To evaluate ATP production with l-Ala as their sole energy source, the parasites (approximately 5 × 107 cells per ml) were starved as described above and recovered or not (negative control) by incubation for 1 h in the presence of 5 mM His or Pro (as positive controls) or 5 mM l-Ala. The intracellular concentration of ATP in each sample was determined before and after recovery by using a luciferase assay according to the manufacturer’s instructions (Sigma). ATP concentrations were estimated by using a calibration curve (ATP disodium salt, Sigma); luminescence (λ570 nm) was detected using a SpectraMax i3 plate reader (Molecular Devices, Sunnyvale, CA).

Incorporation of l-Ala into proteins.

To estimate the percentage of labeled l-Ala that was incorporated into proteins, the cells were incubated for 60 min with 5 mM l-Ala in the presence of 0.1 µCi of l-[U-14C]Ala. The parasites were washed twice and resuspended in 500 µl of PBS. Then the cells were treated with 1 volume of 20% trichloroacetic acid, incubated for 1 h at room temperature, and centrifuged for 30 min at 10,000 × g. The pellets were resuspended in 0.1% SDS in a 15 mM Tris-HCl buffer (pH 7.4). The supernatants and pellets were resuspended in a scintillation cocktail. The amount of radioactivity incorporated into the macromolecules was measured by a scintillation counter (PerkinElmer Tri-Carb 2910TR).
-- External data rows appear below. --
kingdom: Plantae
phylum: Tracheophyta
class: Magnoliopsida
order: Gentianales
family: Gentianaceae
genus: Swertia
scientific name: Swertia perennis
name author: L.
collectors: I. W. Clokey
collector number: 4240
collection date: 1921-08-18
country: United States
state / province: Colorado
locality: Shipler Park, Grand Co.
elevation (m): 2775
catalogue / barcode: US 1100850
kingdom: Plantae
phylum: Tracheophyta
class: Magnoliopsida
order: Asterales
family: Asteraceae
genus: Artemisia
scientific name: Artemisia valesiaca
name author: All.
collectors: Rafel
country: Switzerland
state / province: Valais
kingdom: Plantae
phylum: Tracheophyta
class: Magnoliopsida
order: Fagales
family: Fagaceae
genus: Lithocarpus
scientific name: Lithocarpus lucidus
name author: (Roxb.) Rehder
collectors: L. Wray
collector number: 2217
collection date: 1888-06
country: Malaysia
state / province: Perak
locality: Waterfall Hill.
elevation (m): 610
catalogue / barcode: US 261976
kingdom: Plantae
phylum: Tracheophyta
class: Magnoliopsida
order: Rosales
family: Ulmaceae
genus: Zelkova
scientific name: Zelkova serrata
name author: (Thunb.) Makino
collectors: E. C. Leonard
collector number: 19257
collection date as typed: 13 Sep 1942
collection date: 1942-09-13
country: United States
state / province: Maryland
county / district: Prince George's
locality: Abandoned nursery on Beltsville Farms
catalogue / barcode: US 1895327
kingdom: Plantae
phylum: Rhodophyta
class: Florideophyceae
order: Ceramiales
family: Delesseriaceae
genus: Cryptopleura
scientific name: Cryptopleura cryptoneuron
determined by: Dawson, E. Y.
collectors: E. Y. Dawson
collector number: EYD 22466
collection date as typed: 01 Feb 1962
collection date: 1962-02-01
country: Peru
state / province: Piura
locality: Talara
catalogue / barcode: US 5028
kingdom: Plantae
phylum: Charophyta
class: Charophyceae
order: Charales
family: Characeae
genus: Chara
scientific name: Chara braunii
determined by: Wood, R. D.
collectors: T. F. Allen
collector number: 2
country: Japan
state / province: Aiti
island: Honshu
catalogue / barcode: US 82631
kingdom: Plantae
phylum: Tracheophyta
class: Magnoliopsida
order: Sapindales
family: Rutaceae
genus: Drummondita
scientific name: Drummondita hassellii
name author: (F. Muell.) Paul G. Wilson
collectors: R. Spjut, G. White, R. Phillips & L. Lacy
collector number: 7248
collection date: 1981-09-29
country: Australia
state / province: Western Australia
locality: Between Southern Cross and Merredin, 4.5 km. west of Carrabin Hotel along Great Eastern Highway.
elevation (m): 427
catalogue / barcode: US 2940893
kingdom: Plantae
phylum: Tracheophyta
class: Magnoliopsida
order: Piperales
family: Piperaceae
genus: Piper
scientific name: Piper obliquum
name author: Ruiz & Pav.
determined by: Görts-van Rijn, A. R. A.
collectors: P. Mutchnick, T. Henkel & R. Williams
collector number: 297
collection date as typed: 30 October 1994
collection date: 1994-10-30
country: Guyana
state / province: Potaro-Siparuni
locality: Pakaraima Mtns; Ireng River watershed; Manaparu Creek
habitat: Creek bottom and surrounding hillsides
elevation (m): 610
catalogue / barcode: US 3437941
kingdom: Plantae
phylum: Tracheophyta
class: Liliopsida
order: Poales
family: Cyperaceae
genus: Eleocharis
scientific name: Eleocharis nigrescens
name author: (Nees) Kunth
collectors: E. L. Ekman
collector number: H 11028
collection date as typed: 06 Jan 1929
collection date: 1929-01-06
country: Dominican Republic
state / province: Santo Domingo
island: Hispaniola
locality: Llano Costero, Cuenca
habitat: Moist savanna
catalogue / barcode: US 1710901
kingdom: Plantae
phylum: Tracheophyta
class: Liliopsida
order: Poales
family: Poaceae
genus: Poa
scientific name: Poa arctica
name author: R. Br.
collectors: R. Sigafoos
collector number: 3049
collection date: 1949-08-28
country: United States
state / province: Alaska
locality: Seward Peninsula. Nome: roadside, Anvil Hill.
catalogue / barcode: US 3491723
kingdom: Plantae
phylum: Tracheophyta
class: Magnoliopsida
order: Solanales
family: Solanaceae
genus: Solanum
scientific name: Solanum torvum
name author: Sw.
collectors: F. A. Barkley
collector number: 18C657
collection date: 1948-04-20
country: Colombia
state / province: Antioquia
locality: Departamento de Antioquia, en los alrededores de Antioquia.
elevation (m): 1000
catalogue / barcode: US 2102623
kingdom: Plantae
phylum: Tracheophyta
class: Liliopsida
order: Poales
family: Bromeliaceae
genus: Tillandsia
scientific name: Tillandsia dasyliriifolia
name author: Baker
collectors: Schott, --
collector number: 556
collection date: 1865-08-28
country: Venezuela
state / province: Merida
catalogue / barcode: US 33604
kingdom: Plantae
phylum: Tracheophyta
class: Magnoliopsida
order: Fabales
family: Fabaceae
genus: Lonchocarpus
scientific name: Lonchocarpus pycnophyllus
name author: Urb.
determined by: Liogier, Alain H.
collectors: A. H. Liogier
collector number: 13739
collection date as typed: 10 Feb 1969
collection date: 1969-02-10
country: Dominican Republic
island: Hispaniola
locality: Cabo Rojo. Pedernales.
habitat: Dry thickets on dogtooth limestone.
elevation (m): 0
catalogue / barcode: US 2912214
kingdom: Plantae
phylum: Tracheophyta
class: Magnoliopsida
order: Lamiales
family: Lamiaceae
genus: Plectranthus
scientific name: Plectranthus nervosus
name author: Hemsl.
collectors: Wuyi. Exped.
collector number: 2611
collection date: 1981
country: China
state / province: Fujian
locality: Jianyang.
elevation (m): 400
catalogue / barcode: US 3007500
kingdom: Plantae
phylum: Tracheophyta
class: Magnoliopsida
CO2 production measurements.

To measure the CO2 production from the tricarboxylic acid (TCA) cycle during l-Ala catabolism, epimastigotes exponentially growing in LIT (5 × 107 parasites per ml) were washed twice, resuspended in PBS and incubated in 5 mM l-Ala spiked with 0.1 µCi of l-[U-14C]Ala for 0.5, 1, 4, and 5 h at 28°C. To trap the produced CO2, pieces of Whatman filter embedded in 2 M KOH were placed on the top of the tubes in which the parasites were incubated. The filters were recovered and mixed with scintillation cocktail, and the K214CO3 production on the paper was measured by using a scintillation counter.

Oxygen consumption.

The rates of oxygen consumption were measured using intact cells in a high-resolution oxygraph (Oxygraph-2k; Oroboros Instruments, Innsbruck, Austria). To evaluate the O2 consumption rates from l-Ala, the exponentially growing parasites (5 × 107 cells per ml) were washed twice in PBS, subjected to nutritional stress for 16 h in the same buffer, and recovered with 5 mM l-Ala or His (positive control) for 30 min at 28°C. The parasites were added to the MCR buffer. Oligomycin A (0.5 µg/ml) and FCCP (0.5 µM) were sequentially added to measure the optimal noncoupled respiration and leak state of respiration, respectively. Data were recorded and treated by using DatLab 7 software.